Das klingt nicht schlecht, aber wer kümmert sich darum?

Ina Herbell. Seit 1993. Um die Wohngegenden, um Ferienreisen für die, deren Eltern sich keine Ferienreisen leisten können, um die U-18-Wahlen. Sie bekommt dafür die „Goldene Göre“, den Preis des Deutschen Kinderhilfswerkes.

Sie kümmert sich weiter und immer weiter, auch als sie längst diese Todeskrankheit in sich trägt. „Können Sie mich nicht gesund schreiben?“, fragt sie den Onkologen. „Ich möchte wieder richtig arbeiten.“ – „Ja“, antwortet der, „das könnte ich machen, aber es wäre nur ein so dahingeschriebener Satz. Sie werden nicht mehr gesund.“

Der Humanistische Verband, für den sie arbeitet, möchte nicht, dass sie all ihre Kraft unentgeltlich aufbringt, und findet eine Lösung. Es ist nicht viel, was sie bekommt, aber das ist ihr gleich, darum geht es nicht. Selbstlos, kein leeres Wort, das man im Nachhinein an jemanden klebt, um ein Leben glattzubügeln, es ein wenig würdevoller erscheinen zu lassen. Ina Herbell füllt dieses Wort aus auf eine Weise, die niemanden zwingt, tausendmal „Danke“ zu sagen. Im Beruflichen, im Privaten. „Darf ich dein Auto nehmen?“, fragt Karl, ihr Jüngster. – „Aber ja“, sagt sie und zögert nicht einen Augenblick. „Ich hab zwar selbst einen Termin, aber wir kriegen das schon organisiert.“ Oder: Sie ist bereits krank, aber den kleinen Athur, ihren Enkel, zum Schwimmtraining zu begleiten, ist das Selbstverständlichste. Oder: Sie hat nur noch zwei Tage, zwei Tage Leben. Aber er ist so heiß, dieser Sommer, und ihrem Vater setzt die Hitze zu. Also besorgt sie ihm einen Ventilator.

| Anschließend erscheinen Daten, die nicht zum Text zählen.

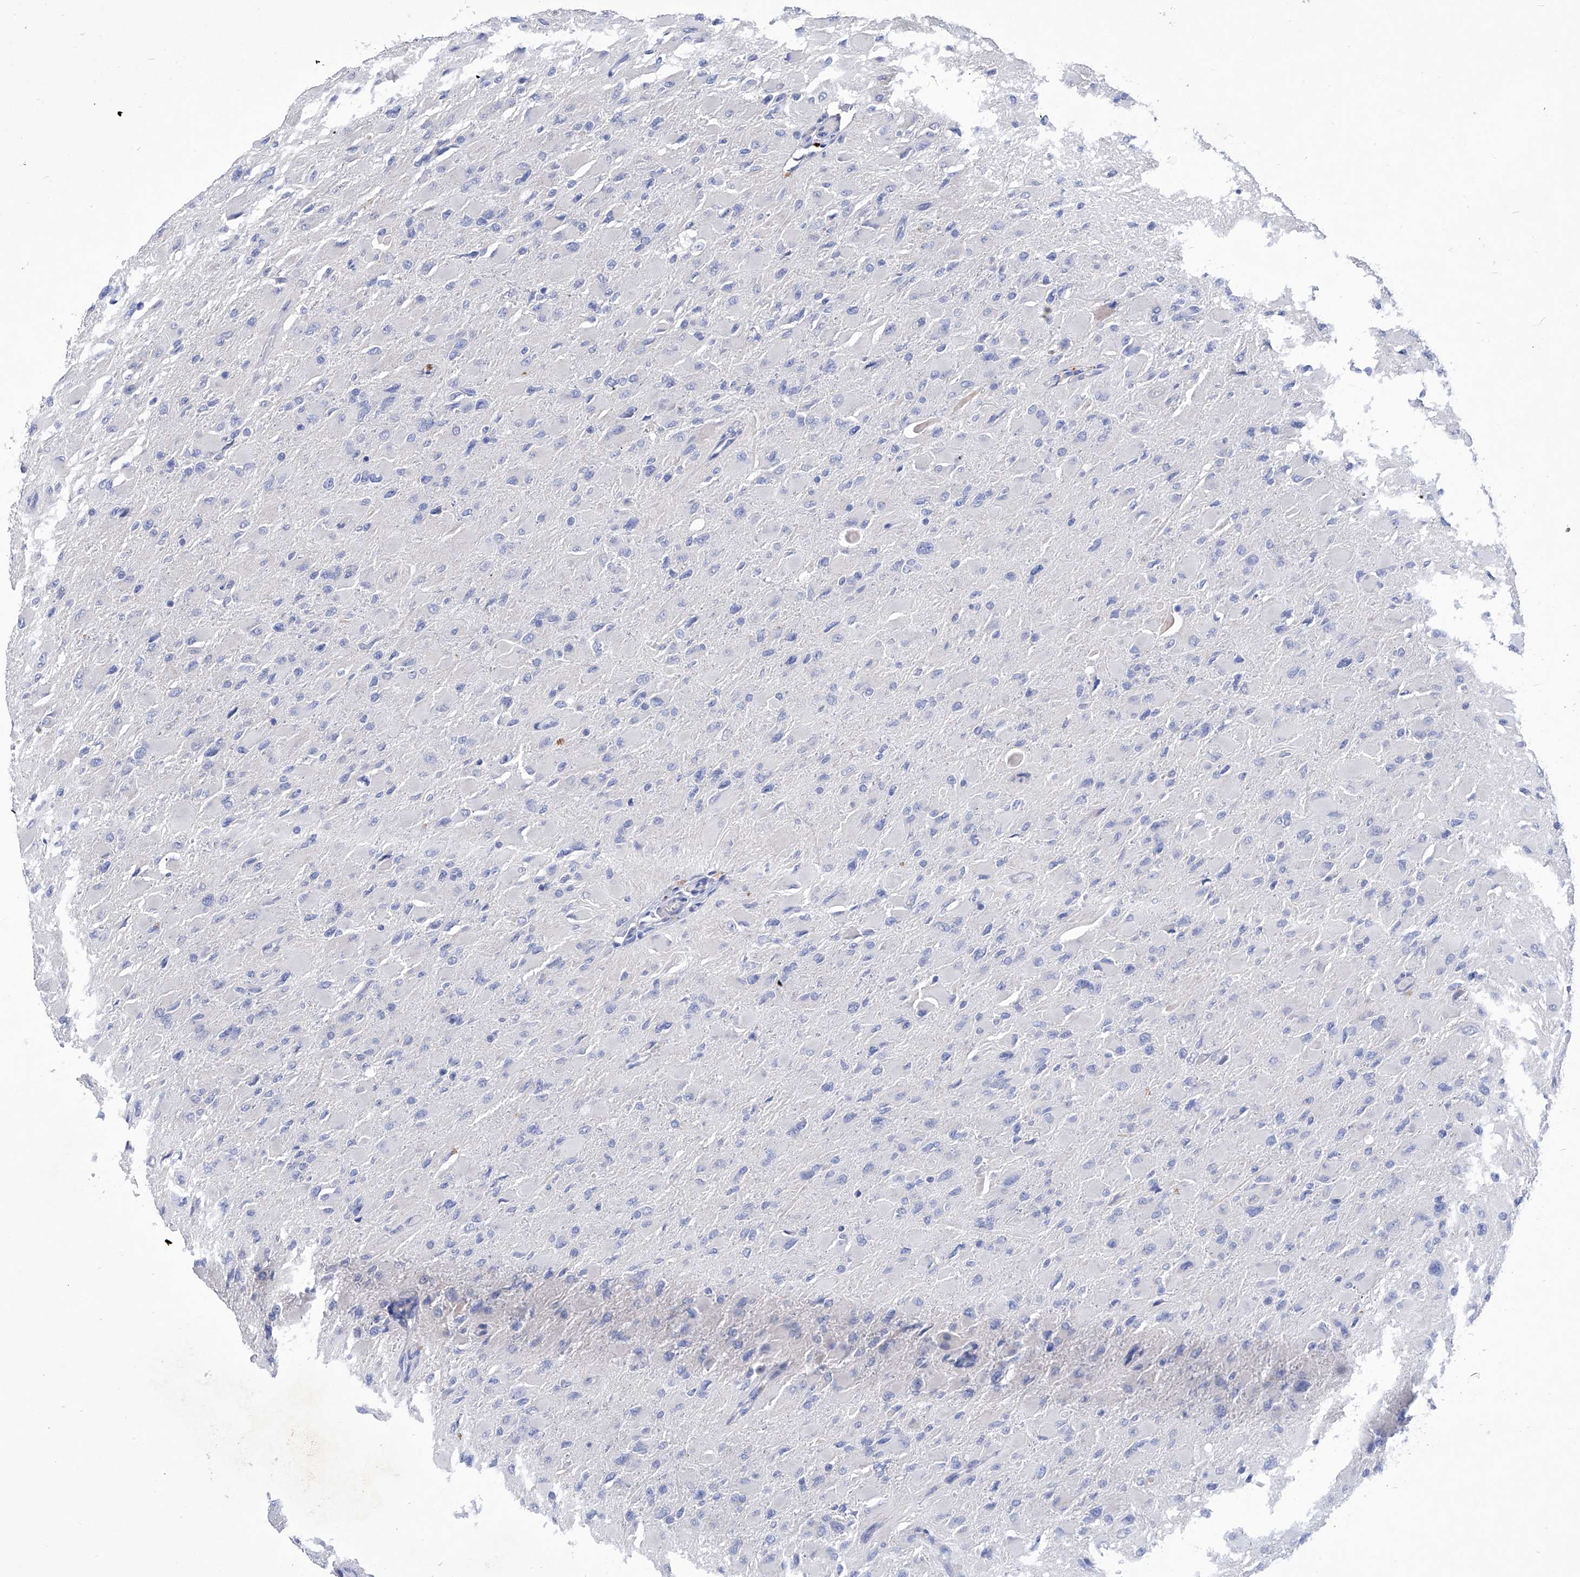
{"staining": {"intensity": "negative", "quantity": "none", "location": "none"}, "tissue": "glioma", "cell_type": "Tumor cells", "image_type": "cancer", "snomed": [{"axis": "morphology", "description": "Glioma, malignant, High grade"}, {"axis": "topography", "description": "Cerebral cortex"}], "caption": "There is no significant expression in tumor cells of glioma. (DAB (3,3'-diaminobenzidine) immunohistochemistry, high magnification).", "gene": "IFNL2", "patient": {"sex": "female", "age": 36}}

Ihre Wärme den Menschen gegenüber einerseits, andererseits die Wirklichkeit, die sie nimmt, wie sie sich nun einmal zeigt. Vielleicht hilft ihr dabei die erlernte Disziplin. Sie kommt aus einer Sportlerfamilie. Ihre Mutter war Eiskunstlauftrainerin in der DDR, holte mit ihren Läufern Olympia- und Weltmeistertitel. Ihr Vater war Sportlehrer, sie selbst Leichtathletin, staatliche Sportschule. Doch stimmten ihre Maße nicht: zu klein für die große Karriere. Sie ging als Volontärin zur „Jungen Welt“, studierte Außenpolitik in Potsdam, schrieb dann wieder für die „Junge Welt“ bis zur Wende. Was nun? Diese DDR-Biografien: Hochausgebildete Leute, die jetzt von Fortbildung zu Fortbildung geschoben werden. Ina Herbell soll Sekretärin werden und findet dann die Arbeit beim Humanistischen Verband. Sie hat Glück. Bis diese verdammte Krankheit das Glück zerstört.